Exercise directions:
Scan the data. Collect each line that contains the word "pixels".

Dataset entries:

►

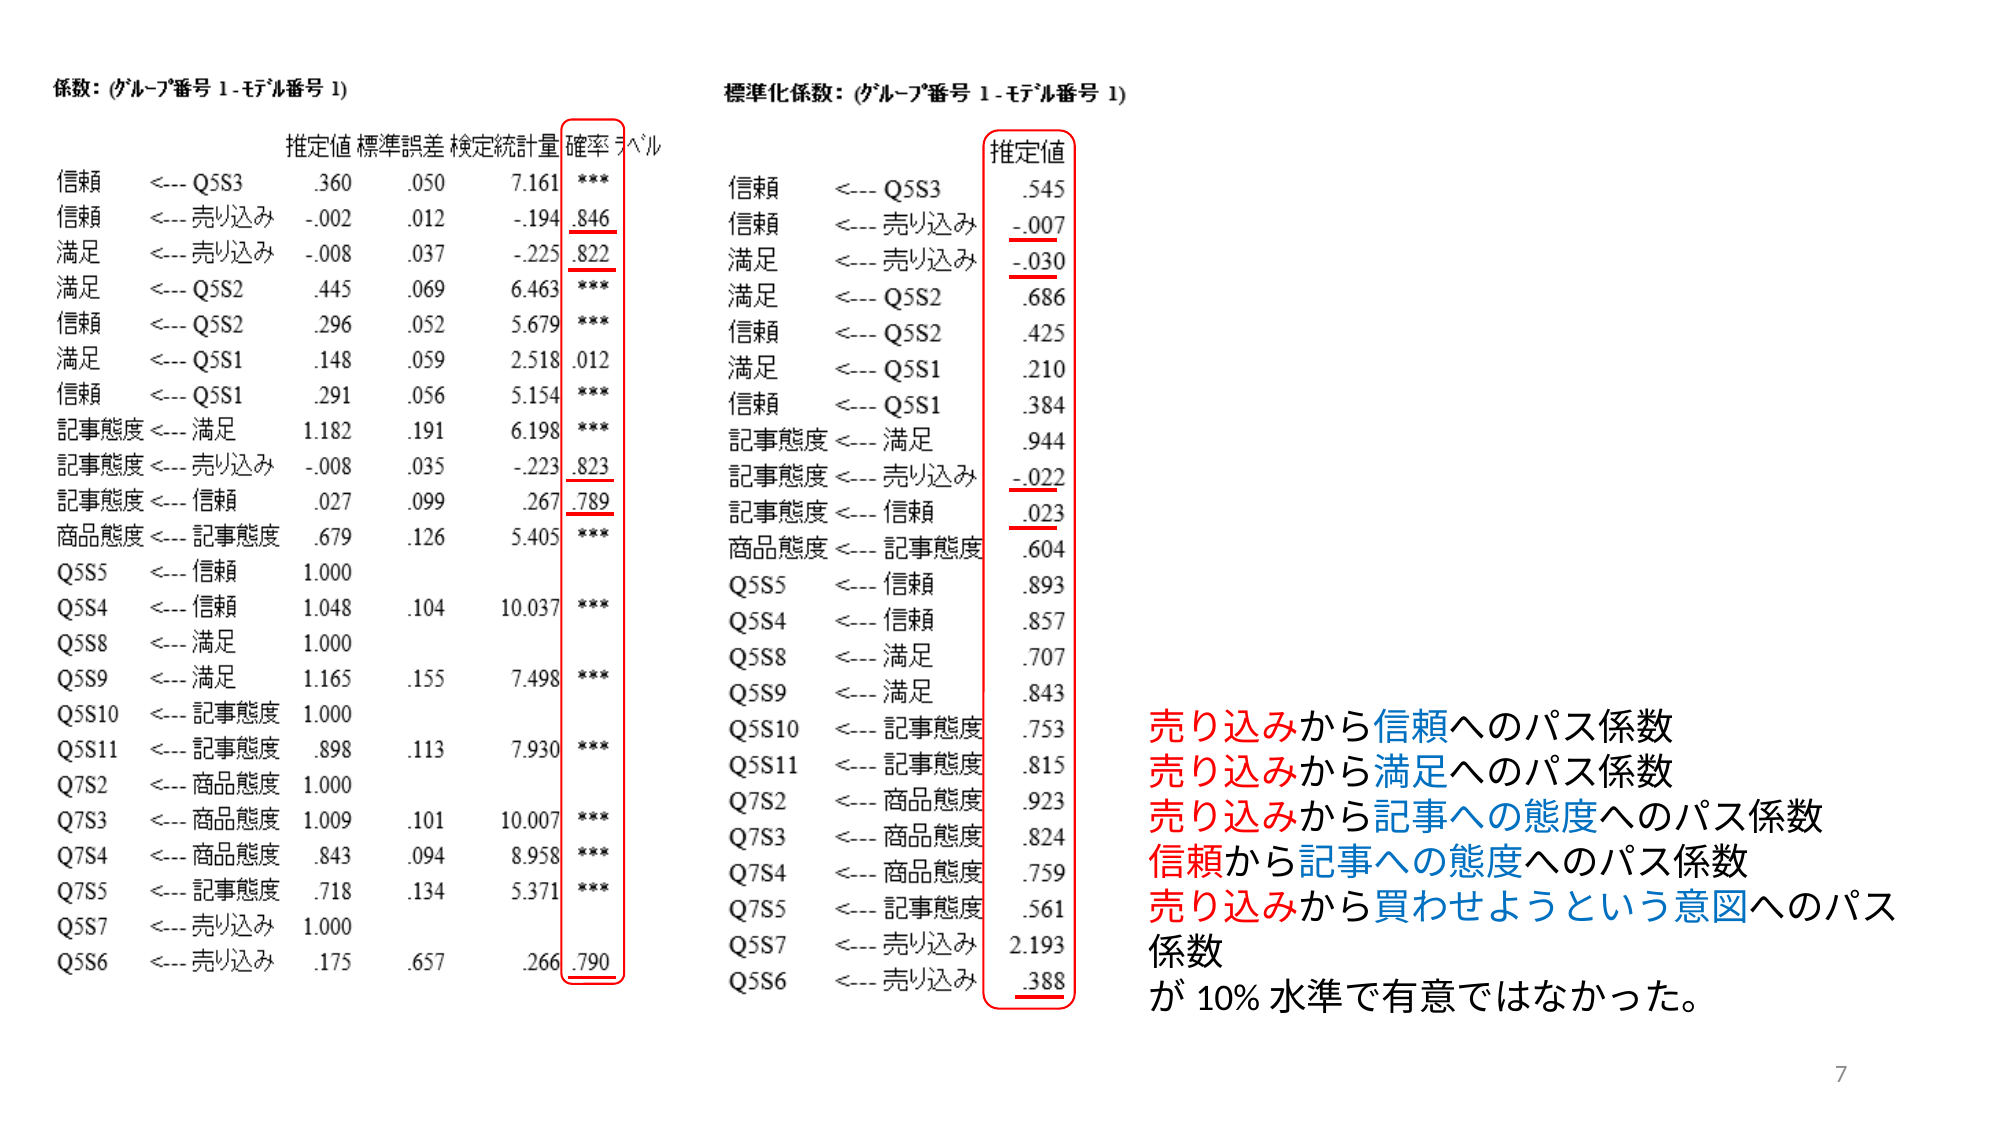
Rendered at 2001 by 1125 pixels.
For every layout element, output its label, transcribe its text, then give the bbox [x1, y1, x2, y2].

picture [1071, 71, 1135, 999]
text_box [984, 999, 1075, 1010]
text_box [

◄
►

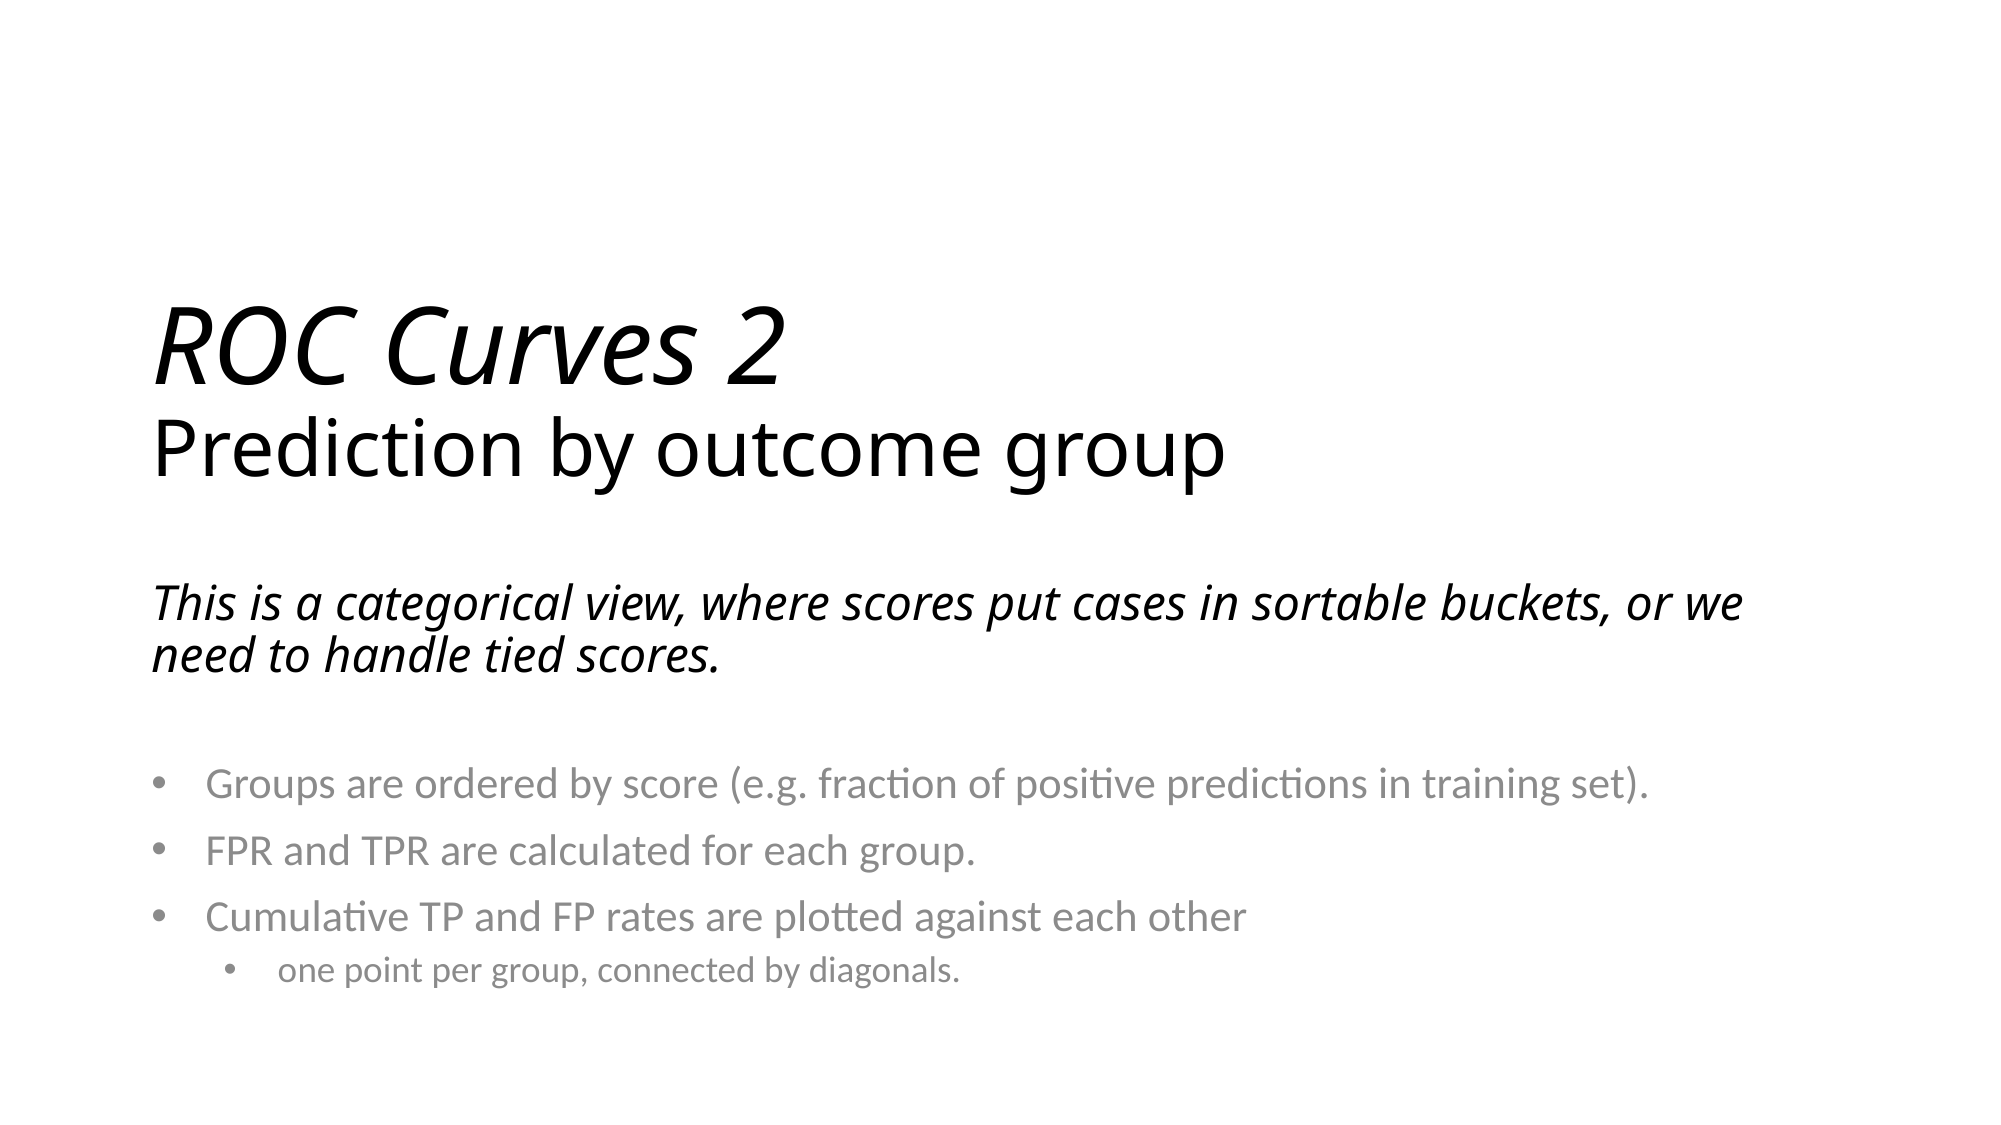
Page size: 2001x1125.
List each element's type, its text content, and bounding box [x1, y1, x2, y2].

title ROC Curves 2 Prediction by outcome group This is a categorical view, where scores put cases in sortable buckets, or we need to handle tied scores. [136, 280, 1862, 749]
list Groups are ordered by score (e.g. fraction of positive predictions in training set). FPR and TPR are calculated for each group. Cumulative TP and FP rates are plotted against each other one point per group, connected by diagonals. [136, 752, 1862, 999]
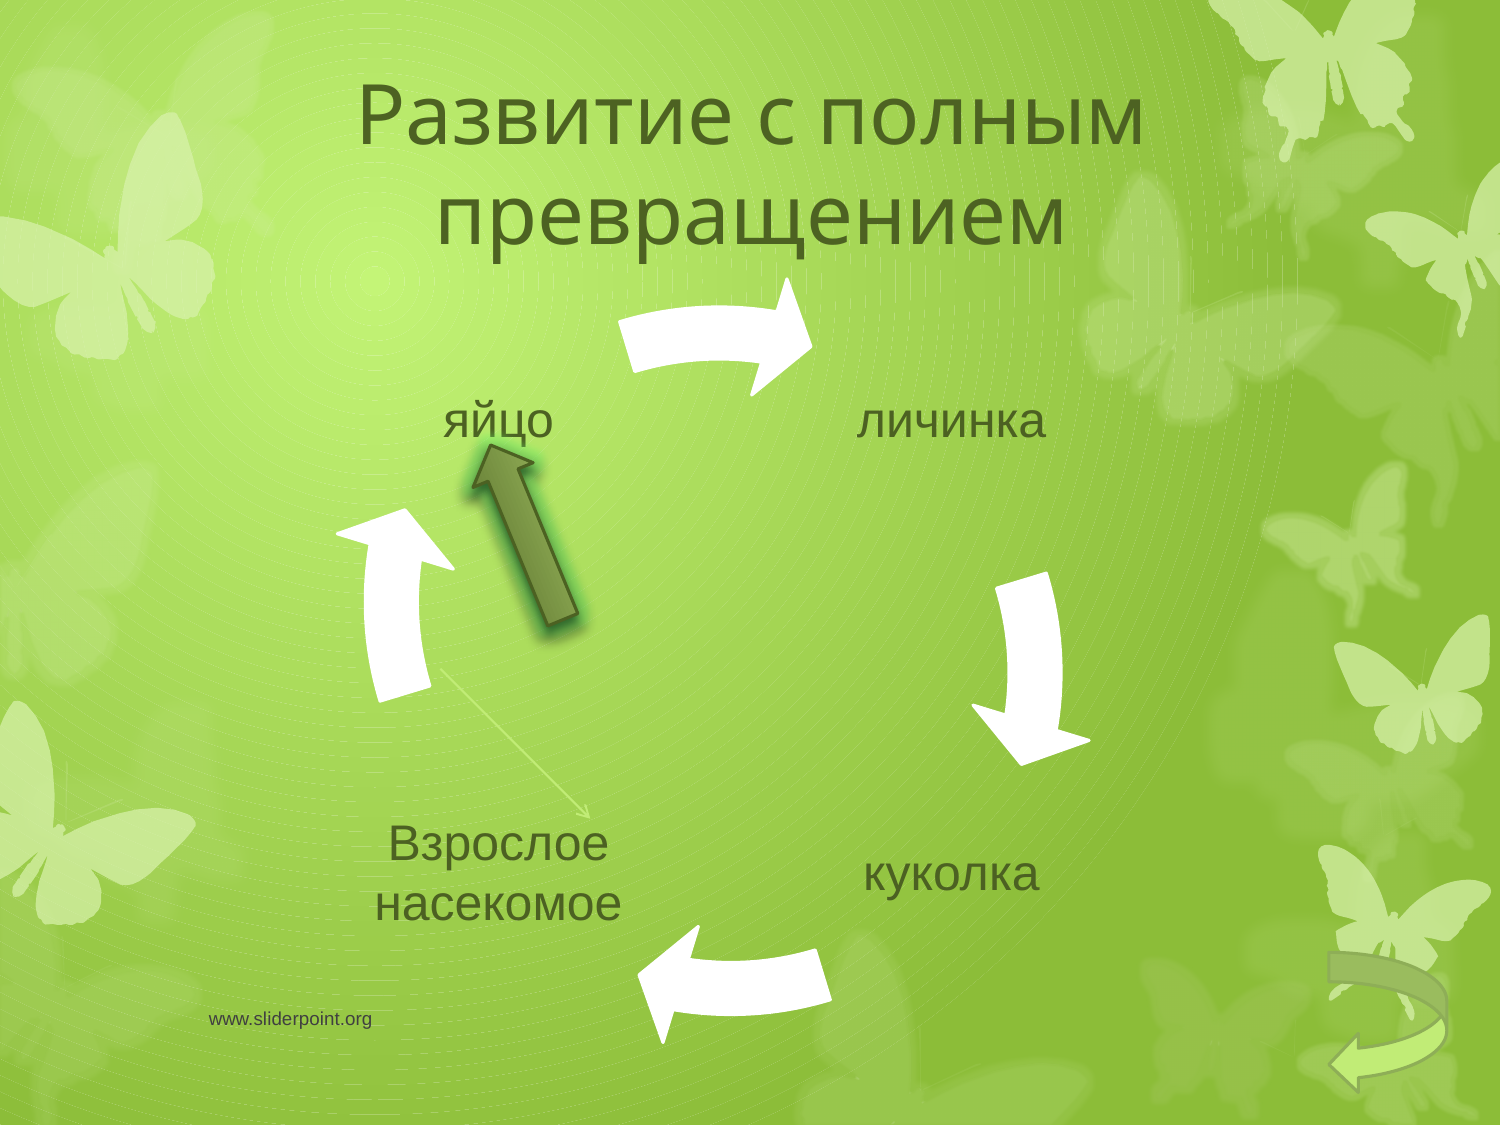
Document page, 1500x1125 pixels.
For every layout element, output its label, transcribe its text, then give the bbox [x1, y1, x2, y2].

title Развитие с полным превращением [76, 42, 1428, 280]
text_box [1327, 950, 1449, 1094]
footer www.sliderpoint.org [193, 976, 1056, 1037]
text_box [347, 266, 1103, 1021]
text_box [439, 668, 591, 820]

◄

Solution to the problem:
Rendered at 2001 by 1125 pixels.
Document page, 1500x1125 pixels.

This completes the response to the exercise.